You can get the stack information for a specific thread (similar to
jstack). The inspector tool contains deep internal JVM state information per thread that can provide internal status. Most of that information isn’t as useful for debugging typical application level bugs but if you’re trying to understand the root cause of a JVM crash it might come in handy. Especially if you’re somewhat familiar with VM internal monikers.
There are many other features in the “Tools” menu such as Class Browser, Code Viewer, Memory viewer, etc. All of those are very low level access tools that might come in handy for tracking crashes or niche edge case issues.
jhsdb is a remarkably powerful and useful tool that I hope you will add into your toolbox.
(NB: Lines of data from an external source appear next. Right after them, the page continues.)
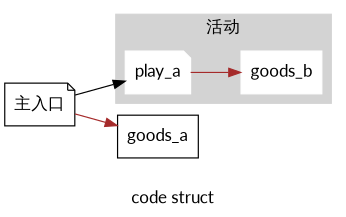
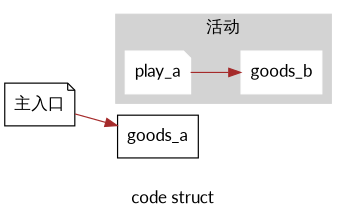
  digraph {
    fontname=Lato
    label="code struct"
    rankdir=LR
    node [fontname=Lato shape=note]
    edge [color=brown fontname=Lato]
    play_a [color=white style=filled]
    n2 [color=white label=goods_b shape=box style=filled]
    n3 [label="主入口"]
    goods_a [shape=box]
    subgraph cluster_1 {
      color=lightgrey
      label="活动"
      style=filled
      play_a
      n2
    }
    subgraph cluster_2 {
      color=lightgrey
      label="商品"
      style=filled
    }
    play_a -> n2
-   n3 -> play_a [color=black]
    n3 -> goods_a
  }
Its biggest fault is that it’s too powerful and too low level. As a result, most Java developers might find it intimidating. This is fair when dealing with some of its more esoteric features that only make sense when interacting with native code.
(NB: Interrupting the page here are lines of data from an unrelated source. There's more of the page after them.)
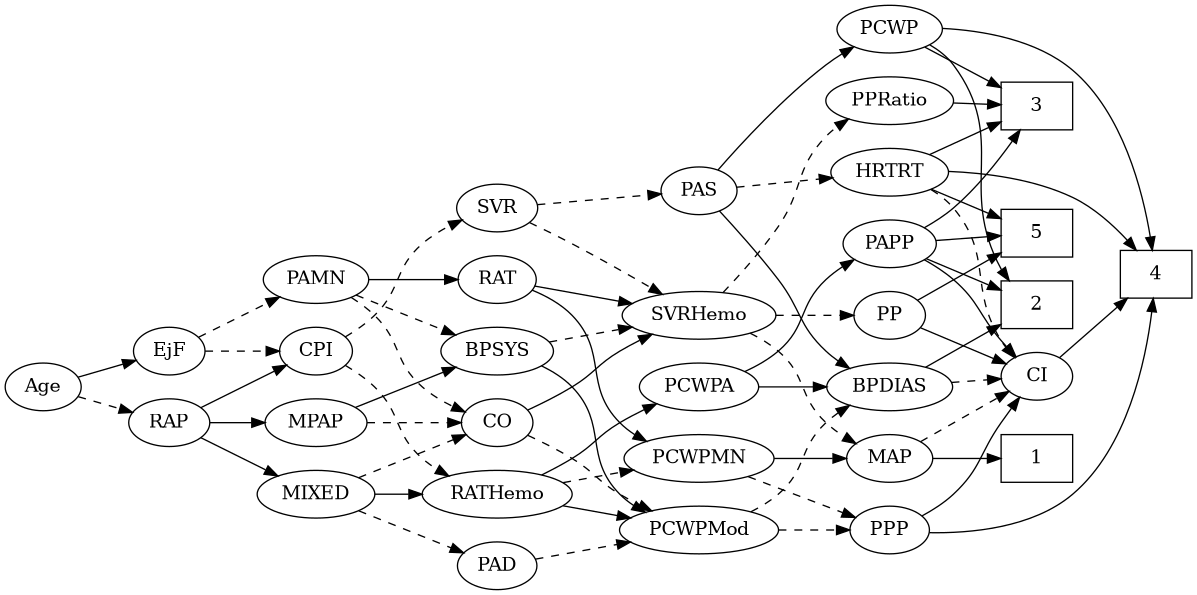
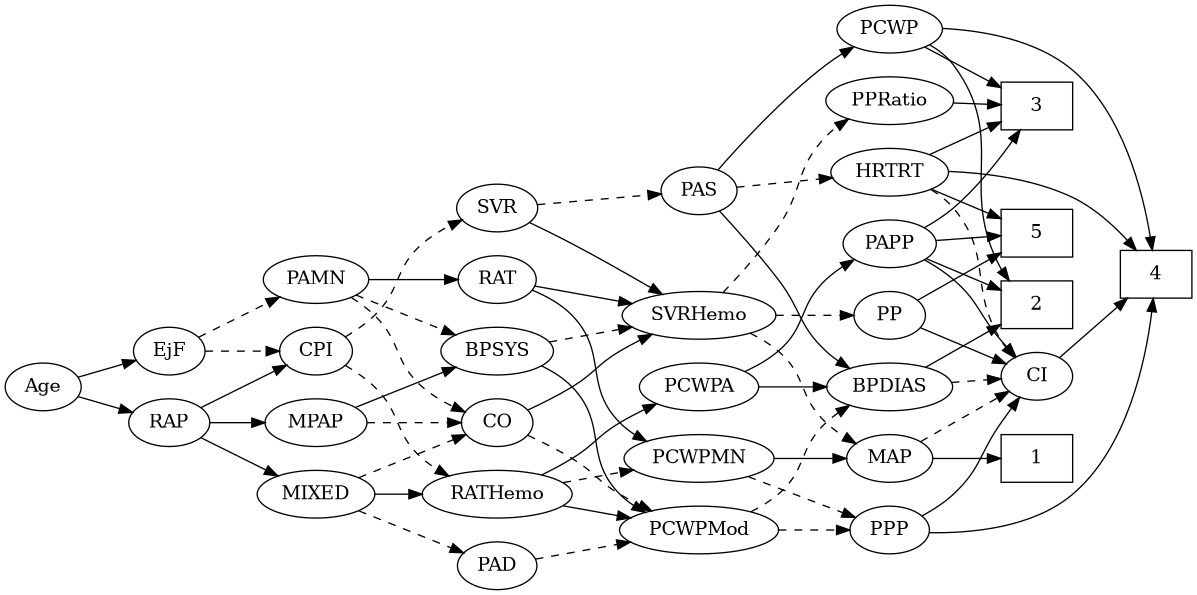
  strict digraph {
    rankdir=LR
    edge [style=solid]
    1 [height=0.5 shape=box width=0.75]
    2 [height=0.5 shape=box width=0.75]
    3 [height=0.5 shape=box width=0.75]
    4 [height=0.5 shape=box width=0.75]
    5 [height=0.5 shape=box width=0.75]
    Age [height=0.5 width=0.75]
    EjF [height=0.5 width=0.75]
    RAP [height=0.5 width=0.77632]
    PAMN [height=0.5 width=1.011]
    CPI [height=0.5 width=0.75]
    MIXED [height=0.5 width=1.1193]
    MPAP [height=0.5 width=0.97491]
    CO [height=0.5 width=0.75]
    BPSYS [height=0.5 width=1.0471]
    RAT [height=0.5 width=0.75827]
    RATHemo [height=0.5 width=1.3721]
    SVR [height=0.5 width=0.77632]
    PAD [height=0.5 width=0.79437]
    PCWPMod [height=0.5 width=1.4443]
    SVRHemo [height=0.5 width=1.3902]
    PCWPMN [height=0.5 width=1.3902]
    PCWPA [height=0.5 width=1.1555]
    PAS [height=0.5 width=0.75]
    BPDIAS [height=0.5 width=1.1735]
    PPP [height=0.5 width=0.75]
    MAP [height=0.5 width=0.84854]
    PP [height=0.5 width=0.75]
    PPRatio [height=0.5 width=1.1013]
    PAPP [height=0.5 width=0.88464]
    CI [height=0.5 width=0.75]
    PCWP [height=0.5 width=0.97491]
    HRTRT [height=0.5 width=1.1013]
    Age -> EjF
-   Age -> RAP [style=dashed]
+   Age -> RAP
    EjF -> PAMN [style=dashed]
    EjF -> CPI [style=dashed]
    RAP -> CPI
    RAP -> MIXED
    RAP -> MPAP
    PAMN -> CO [style=dashed]
    PAMN -> BPSYS [style=dashed]
    PAMN -> RAT
    CPI -> RATHemo [style=dashed]
    CPI -> SVR [style=dashed]
    MIXED -> CO [style=dashed]
    MIXED -> RATHemo
    MIXED -> PAD [style=dashed]
    MPAP -> CO [style=dashed]
    MPAP -> BPSYS
    CO -> PCWPMod [style=dashed]
    CO -> SVRHemo
    BPSYS -> PCWPMod
    BPSYS -> SVRHemo [style=dashed]
    RAT -> SVRHemo
    RAT -> PCWPMN
    RATHemo -> PCWPMod
    RATHemo -> PCWPMN [style=dashed]
    RATHemo -> PCWPA
-   SVR -> SVRHemo [style=dashed]
+   SVR -> SVRHemo
    SVR -> PAS [style=dashed]
    PAD -> PCWPMod [style=dashed]
    PCWPMod -> BPDIAS [style=dashed]
    PCWPMod -> PPP [style=dashed]
    SVRHemo -> MAP [style=dashed]
    SVRHemo -> PP [style=dashed]
    SVRHemo -> PPRatio [style=dashed]
    PCWPMN -> PPP [style=dashed]
    PCWPMN -> MAP
    PCWPA -> BPDIAS
    PCWPA -> PAPP
    PAS -> BPDIAS
    PAS -> PCWP
    PAS -> HRTRT [style=dashed]
    BPDIAS -> 2
    BPDIAS -> CI [style=dashed]
    PPP -> 4
    PPP -> CI
    MAP -> 1
    MAP -> CI [style=dashed]
    PP -> 5
    PP -> CI
    PPRatio -> 3
    PAPP -> 2
    PAPP -> 3
    PAPP -> 5
    PAPP -> CI
    CI -> 4
    PCWP -> 2
    PCWP -> 3
    PCWP -> 4
    HRTRT -> 3
    HRTRT -> 4
    HRTRT -> 5
    HRTRT -> CI [style=dashed]
  }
jhsdb also includes many high-level capabilities from deadlock detection to JVM information. Those are easily accessible and easy to use. They’re performant enough for production environments and since they’re a part of the JDK, they should be available out of the box and in the command line. When you need to explore a JVM crash, often after the fact where all you have is a core file… This is the best tool for the job. It’s also a pretty great tool if you need to tune your GC, thread pools or JVM configurations. If you’re debugging JNI code and misbehavior, this can be the tool that makes a difference.